Swartley had been the managing director of the Penn Center for Innovation, a job in which he shepherded promising faculty research through the process of licensing it to corporate partners or forming start-ups.
In his new, broader role, he will have a similar mission but is tasked with expanding such efforts to the entire university, including academic departments beyond the medical, engineering, dental, and veterinary schools that now generate the bulk of commercial interest.
Penn announced that Swartley’s old job at the innovation center will be filled by Benjamin Dibling, who had been the center’s deputy managing director.
Since its creation in 2014, the center has helped to make Penn a major player in commercializing technology from its researchers.
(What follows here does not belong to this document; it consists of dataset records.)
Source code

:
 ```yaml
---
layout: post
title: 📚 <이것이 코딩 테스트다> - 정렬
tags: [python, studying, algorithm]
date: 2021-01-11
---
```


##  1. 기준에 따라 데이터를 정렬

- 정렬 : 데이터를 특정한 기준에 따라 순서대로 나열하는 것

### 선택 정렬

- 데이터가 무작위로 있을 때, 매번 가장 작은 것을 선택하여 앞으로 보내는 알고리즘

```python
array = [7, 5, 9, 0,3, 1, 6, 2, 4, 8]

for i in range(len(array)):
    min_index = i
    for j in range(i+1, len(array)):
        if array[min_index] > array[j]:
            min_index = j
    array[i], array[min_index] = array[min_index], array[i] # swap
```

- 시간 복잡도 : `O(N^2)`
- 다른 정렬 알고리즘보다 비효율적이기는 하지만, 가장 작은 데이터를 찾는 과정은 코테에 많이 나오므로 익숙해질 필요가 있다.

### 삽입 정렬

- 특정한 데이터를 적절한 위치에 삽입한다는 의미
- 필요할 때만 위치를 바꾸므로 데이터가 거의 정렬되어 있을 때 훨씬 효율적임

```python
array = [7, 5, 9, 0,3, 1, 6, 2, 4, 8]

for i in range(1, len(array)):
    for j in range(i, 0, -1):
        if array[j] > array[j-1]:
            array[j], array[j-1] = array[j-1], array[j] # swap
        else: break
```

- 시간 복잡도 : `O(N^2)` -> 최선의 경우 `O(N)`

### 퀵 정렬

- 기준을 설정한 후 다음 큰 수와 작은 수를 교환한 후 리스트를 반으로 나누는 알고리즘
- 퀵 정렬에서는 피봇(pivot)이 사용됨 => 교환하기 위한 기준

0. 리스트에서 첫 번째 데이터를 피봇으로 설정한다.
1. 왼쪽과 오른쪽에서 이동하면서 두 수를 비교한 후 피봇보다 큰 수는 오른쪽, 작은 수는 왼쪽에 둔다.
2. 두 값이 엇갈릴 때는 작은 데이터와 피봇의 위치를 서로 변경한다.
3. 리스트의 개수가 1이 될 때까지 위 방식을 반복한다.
Penn earned more than $1 billion in licensing revenue in fiscal year 2022, first in the nation in a recent survey by AUTM, the association of university technology-transfer officials. Much of that windfall came from the Nobel-prize winning research on messenger RNA by Penn scientists Katalin Karikó and Drew Weissman, which paved the way for the Moderna and Pfizer COVID-19 vaccines.
In the most recent fiscal year, Penn-affiliated start-ups also drew $1 billion in new investment, officials at the Penn Center for Innovation said.
Swartley’s new role was created by Dawn Bonnell, the university’s senior vice provost for research, and other top officials at the university.
Swartley and Dibling both have advanced degrees in the sciences.
Swartley, who came to Penn in 2007, studied biology as an undergraduate at Bates College, then earned an MBA and Ph.D. in microbial and molecular genetics from Emory University.
Dibling studied molecular and cellular biology at the University of Birmingham, and he earned a Ph.D. in clinical medicine from the University of Leeds.